1902 wurde unser Sohn Walter geboren, der leider auch im ersten Lebensjahr starb. 1908 wurde Annemarie geboren.
1912 wurde unser Sohn Fritze geboren, der leider im ersten Lebensjahr an Windpocken starb.
Therese und Heinrich wurden 92 Jahre alt.
Am 22. Januar 1962 starb Heinrich, im Januar 1963 starb Therese.
Meine Geschwister
1. Heinrich August Riebling – 28. Juni 1868 in Wolfskrug geboren
2. Heinrich Friedrich August – 10. Juli 1869 in Wolfskrug geboren
3. Therese Marie Margarete – 3. Juni 1871 in Wolfskrug geboren
4. Rosa Auguste Henriette – 10. Juli 1872 in Wolfskrug geboren
5. Alwine Anna Karline – 24. Januar 1875 in Wolfskrug geboren
6. Ludwig August Rudolf – 24. Juli 1876 in Wolfskrug geboren
7. Marie Katharine Matilde – 20. Mai 1878 in Wolfskrug geboren
8. Margarethe Dowathe Auguste - 9. Juni 1879 in Wolfskrug geboren
9. Agnes Luise Sophie – 10. Juli 1881 in Haddeby geboren
10. Karl Ferdinand Johannes – 7. Januar1883 in Haddeby geboren
An Diphtherie starben:
Margarethe Dowathe – geb. 1879, gest. 1888
Ludwig August – geb. 1876, gest. 1888
Agnes Luise – geb. 1881, gest. 1888
Bruder Heinrich
Mein Bruder Heinrich kam erst am 14. April 1901 auf Besuch aus Amerika nach Schleswig. Man hatte ihn benachrichtigt, dass unser Vater schwer erkrankt war. Bei Heinrichs Ankunft fand er Vater doch wieder gesund vor. Heinrich will aber zurück nach Amerika. Er sagte: „Hab ich auch nicht viel Geld; hab ich doch die Welt gesehen. Das hat mich sehr interessiert.
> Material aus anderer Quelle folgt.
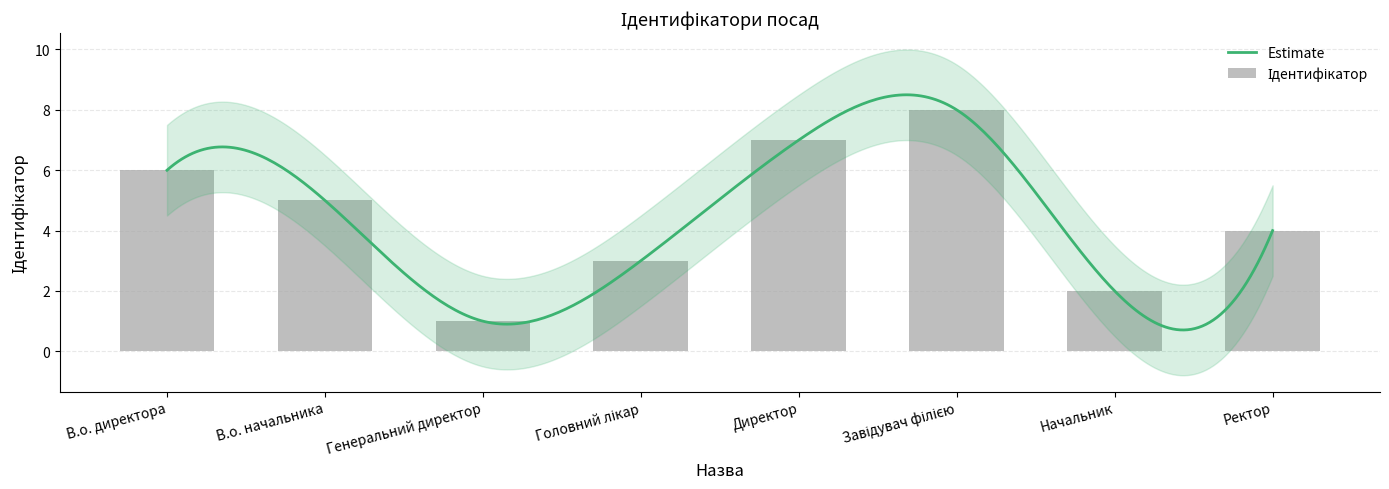

What is the change in value from В.о. начальника to Начальник?

-3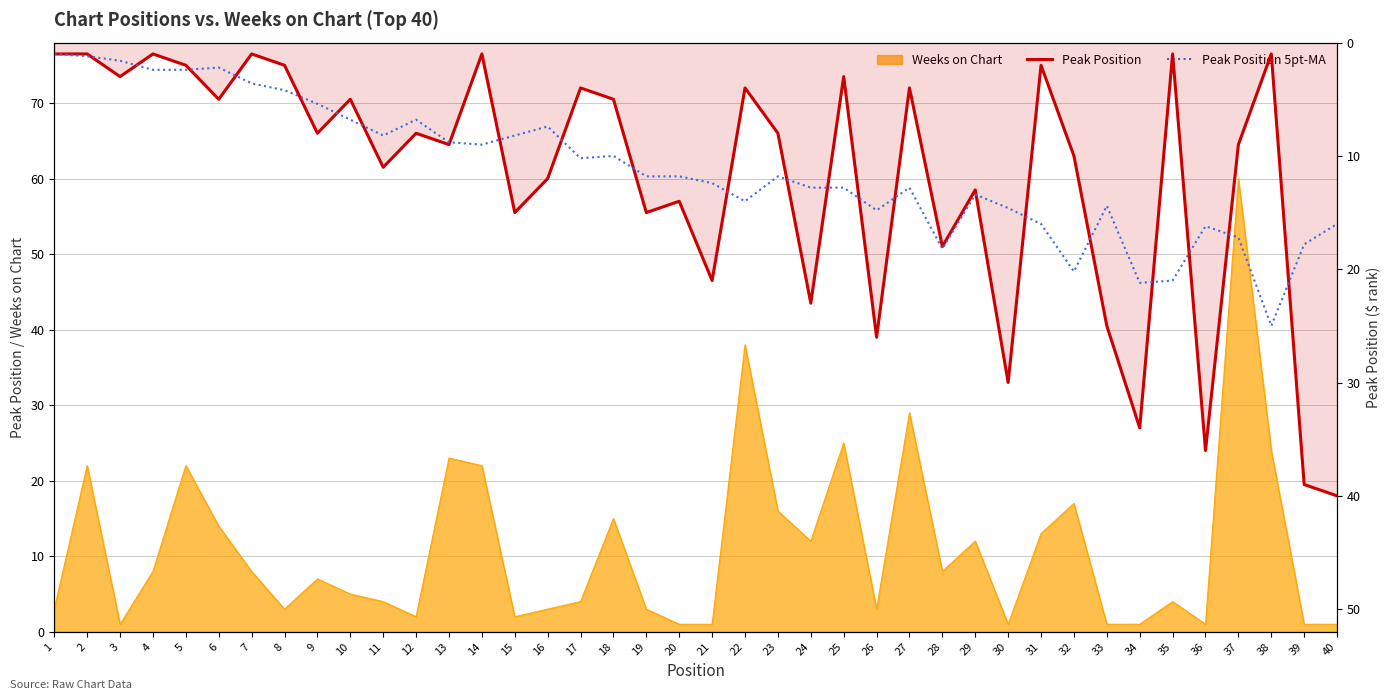

Does the chart have visible grid lines?

Yes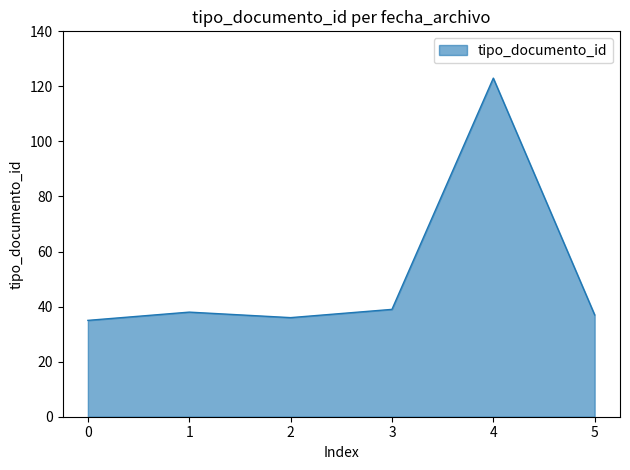

At which category does the data reach its first local peak?

1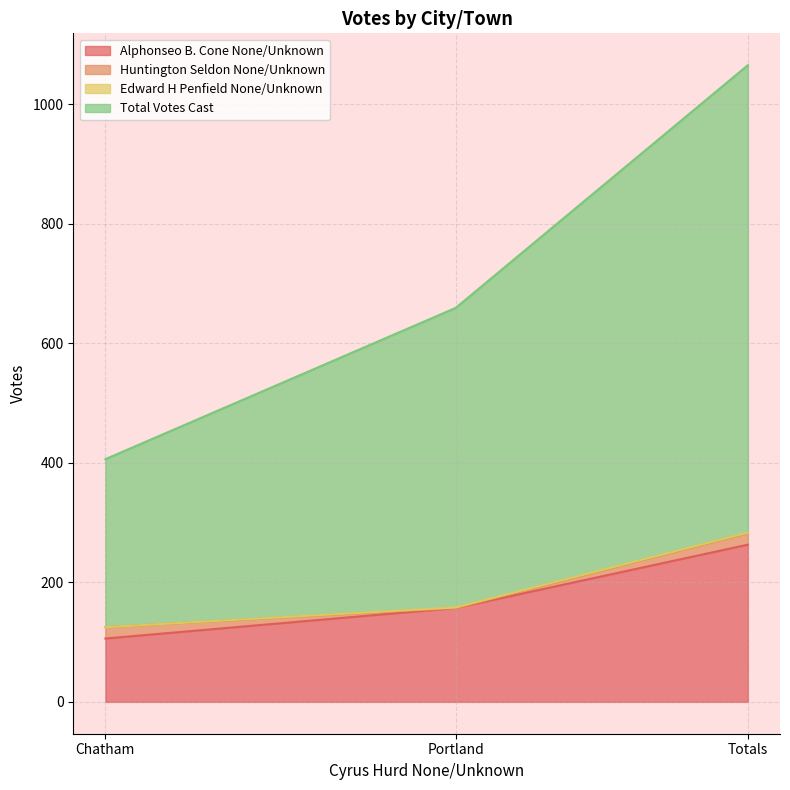

Which has a higher value, Totals or Portland?

Totals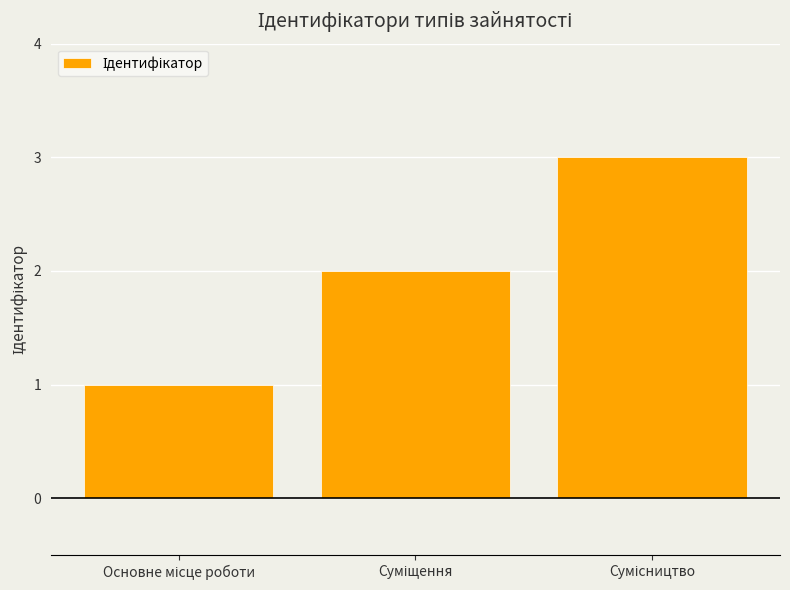

What is the sum of all values?

6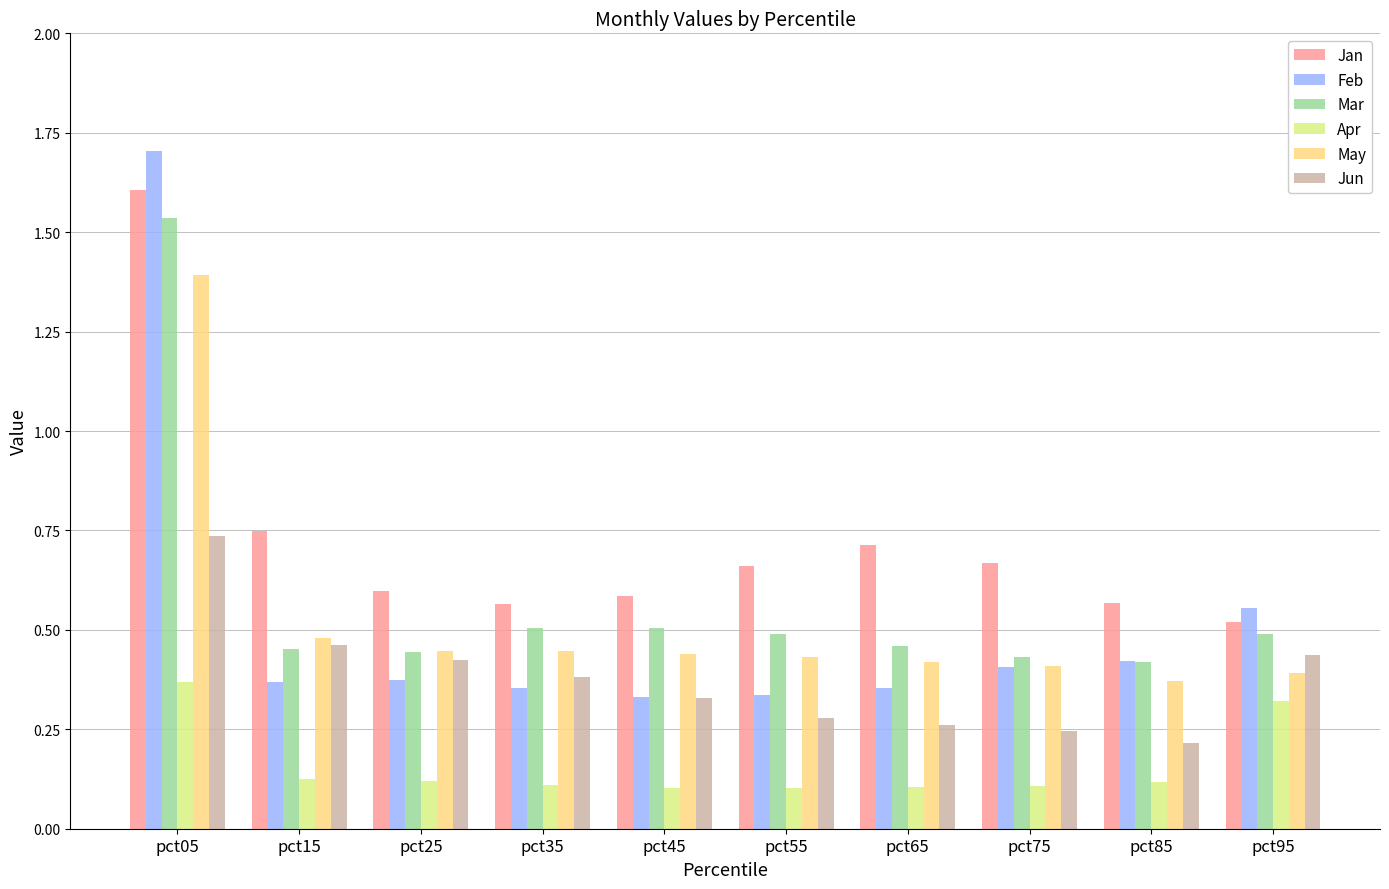

At how many categories does at least one series exceed 0?

10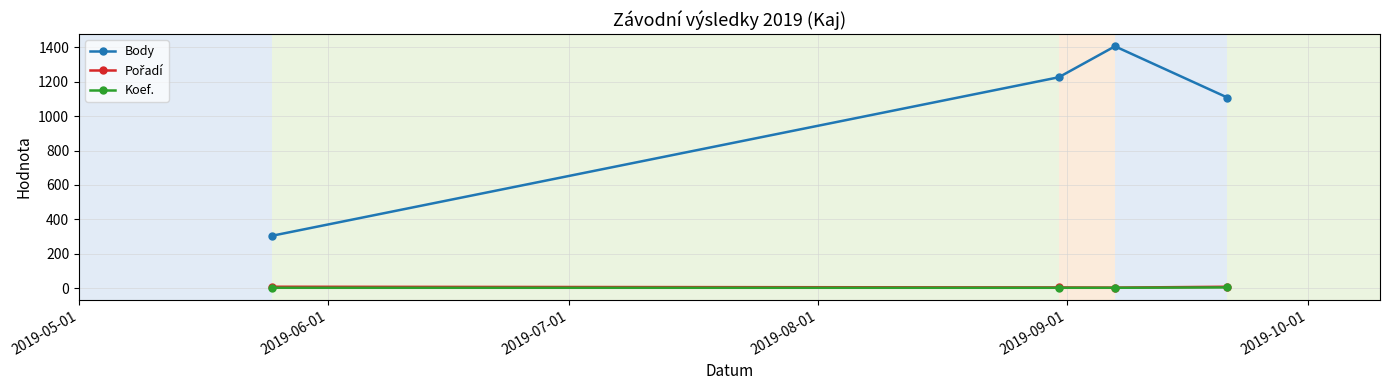

How many data points does each series have?

4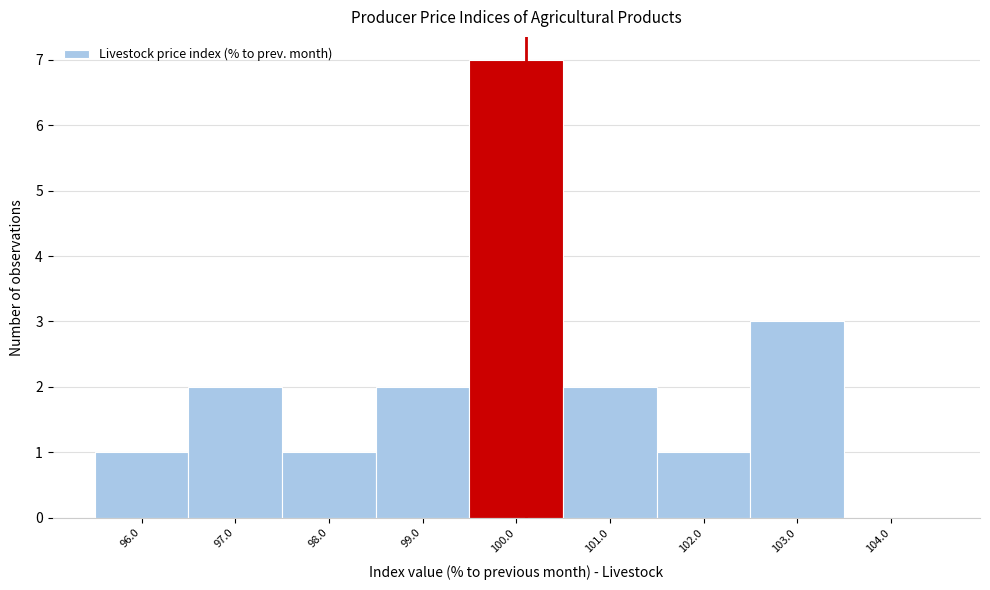

Reading left to right, transcribe this chart: for each bar, give the range it covers on the x-axis and its height. The values are not printed on the chart, so give them approximately, as read against the axis.

95.5 to 96.5: 1
96.5 to 97.5: 2
97.5 to 98.5: 1
98.5 to 99.5: 2
99.5 to 100.5: 7
100.5 to 101.5: 2
101.5 to 102.5: 1
102.5 to 103.5: 3
103.5 to 104.5: 0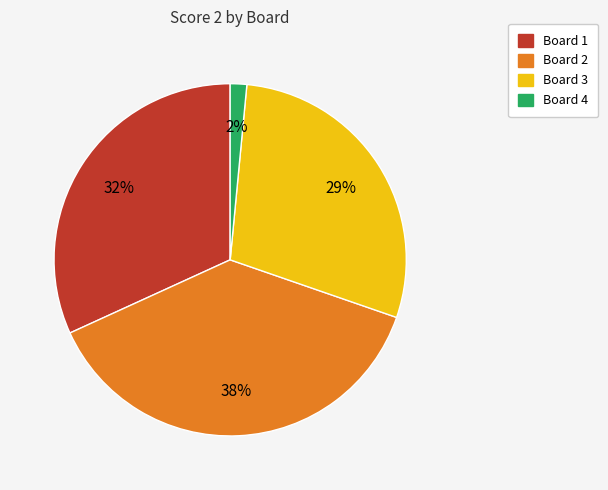

Is there a majority slice in this chart?

No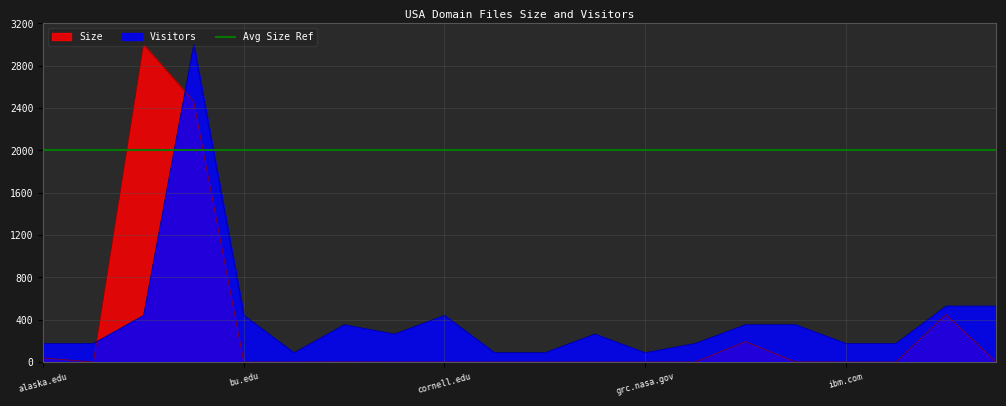

Which category has the highest value in the Visitors series?

asu.edu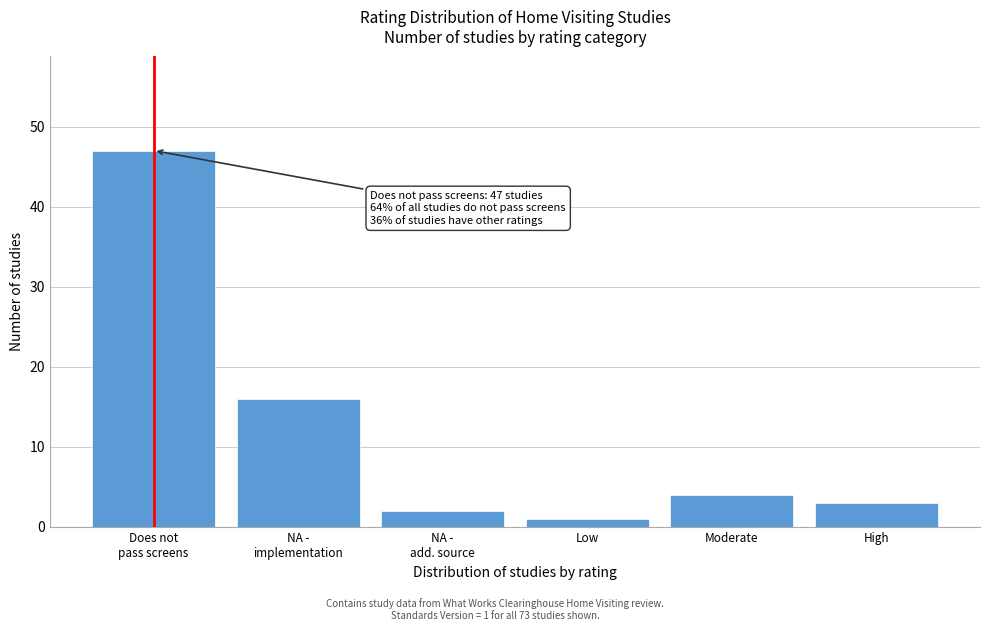

Reading left to right, extract all data points from this chart.

47	16	2	1	4	3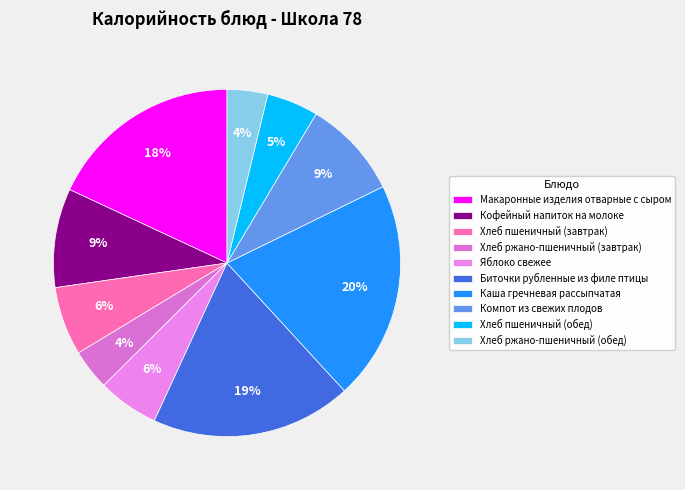

Does Каша гречневая рассыпчатая account for over 50% of the chart?

No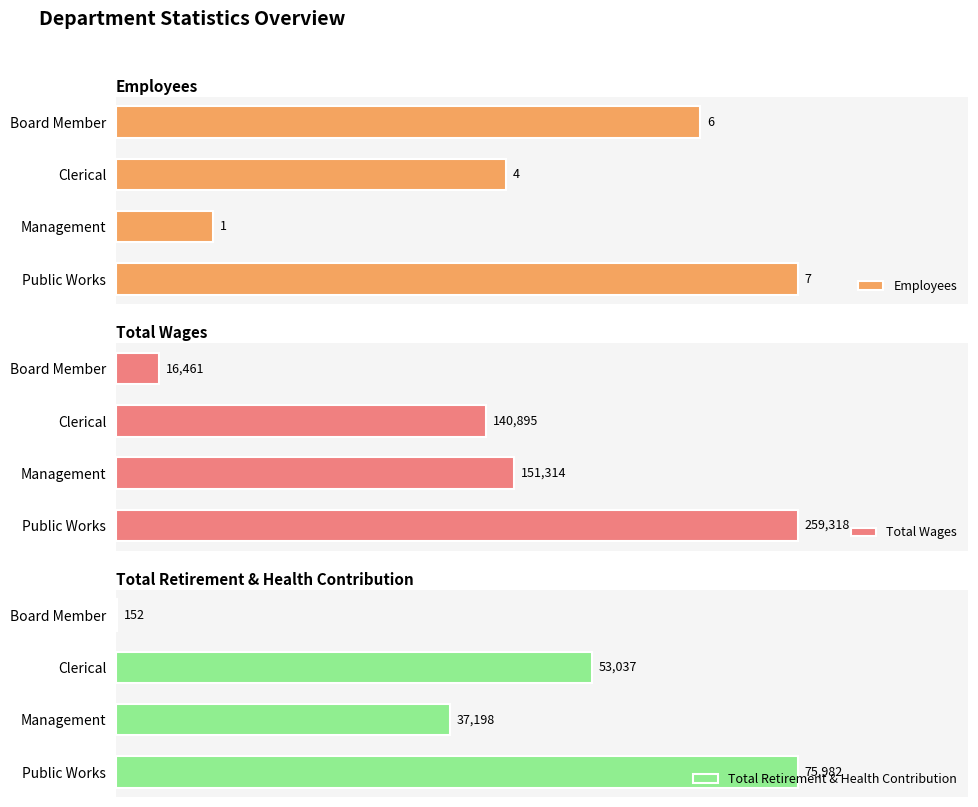

Reading left to right, list all the values displayed in this chart.

Employees: 7	1	4	6
Total Wages: 259318	151314	140895	16461
Total Retirement & Health Contribution: 75982	37198	53037	152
Auch habe ich nun das Recht erworben, 160 Acker Regierungsland unentgeltlich anzulegen. Ich hoffe, dass ich noch etwas finden kann, wo es sich lohnt neu anzufangen.“ Am 13. Oktober 1901 fuhr Heinrich mit dem Dampfschiff Pennsylvania nach Amerika zurück. 1902 ließ Heinrich seine Freundin aus Rendsburg nachkommen. Sie heirateten und bekamen 2 Kinder. Heinrich wurde Besitzer einer Erz-Mühlet (Mine). Er arbeitete im Laboratorium, um Erz und Gold zu schmelzen.
1880 wurde Vater Zweitlehrer in Busdorf. Heinrich, Therese, Rosa, Johann und Alwine besuchten die Busdorfer Schule. Karl besuchte die Schule in Schleswig. Er wurde später Zahlmeister und ging nach Kamerun, die deutsche Kolonie in Afrika.
Wir wohnten auf dem Riesberg bei Schleswig in dem Haus, wo später (1900) die Eltern von General Ramcke einzogen. Wir zogen in das Chausseehaus bei Haddeby.